> Excerpted records:
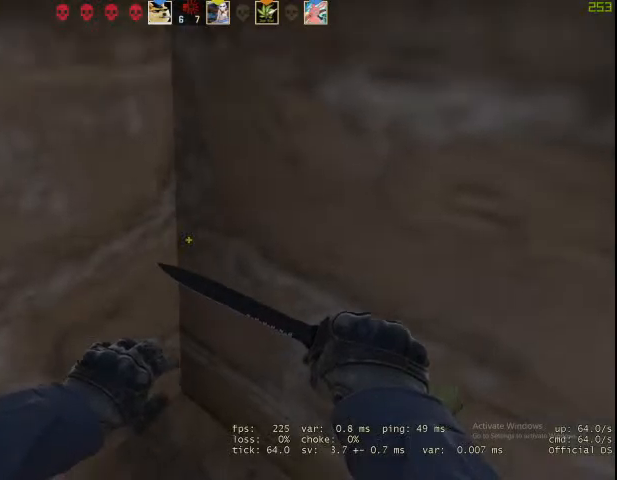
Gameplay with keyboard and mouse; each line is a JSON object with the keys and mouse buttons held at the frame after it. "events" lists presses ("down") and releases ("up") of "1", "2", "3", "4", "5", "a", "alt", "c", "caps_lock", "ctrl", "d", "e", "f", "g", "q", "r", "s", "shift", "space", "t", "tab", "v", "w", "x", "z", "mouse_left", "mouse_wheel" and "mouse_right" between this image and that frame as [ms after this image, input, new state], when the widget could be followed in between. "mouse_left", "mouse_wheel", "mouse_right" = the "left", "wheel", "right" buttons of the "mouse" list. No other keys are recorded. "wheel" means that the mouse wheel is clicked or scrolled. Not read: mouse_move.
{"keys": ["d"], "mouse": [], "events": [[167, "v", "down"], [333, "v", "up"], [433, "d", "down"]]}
==
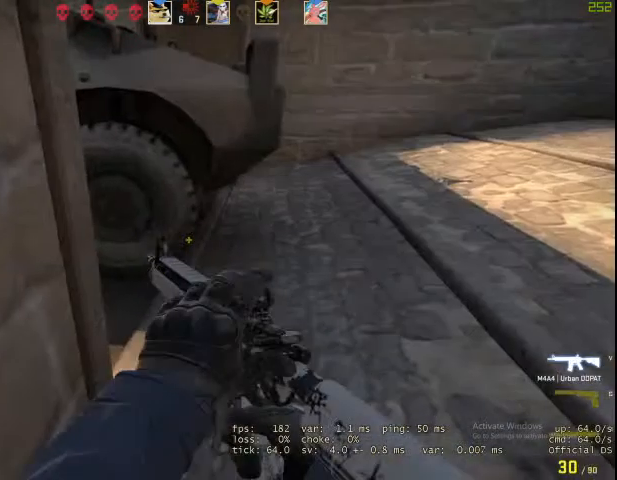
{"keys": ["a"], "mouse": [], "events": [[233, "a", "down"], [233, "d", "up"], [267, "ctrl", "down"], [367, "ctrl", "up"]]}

> What is expected:
Lines containing the string "ctrl" are the ones to copy from the entries above.

> Task solution:
Gameplay with keyboard and mouse; each line is a JSON object with the keys and mouse buttons held at the frame after it. "events" lists presses ("down") and releases ("up") of "1", "2", "3", "4", "5", "a", "alt", "c", "caps_lock", "ctrl", "d", "e", "f", "g", "q", "r", "s", "shift", "space", "t", "tab", "v", "w", "x", "z", "mouse_left", "mouse_wheel" and "mouse_right" between this image and that frame as [ms after this image, input, new state], when the widget could be followed in between. "mouse_left", "mouse_wheel", "mouse_right" = the "left", "wheel", "right" buttons of the "mouse" list. No other keys are recorded. "wheel" means that the mouse wheel is clicked or scrolled. Not read: mouse_move.
{"keys": ["a"], "mouse": [], "events": [[233, "a", "down"], [233, "d", "up"], [267, "ctrl", "down"], [367, "ctrl", "up"]]}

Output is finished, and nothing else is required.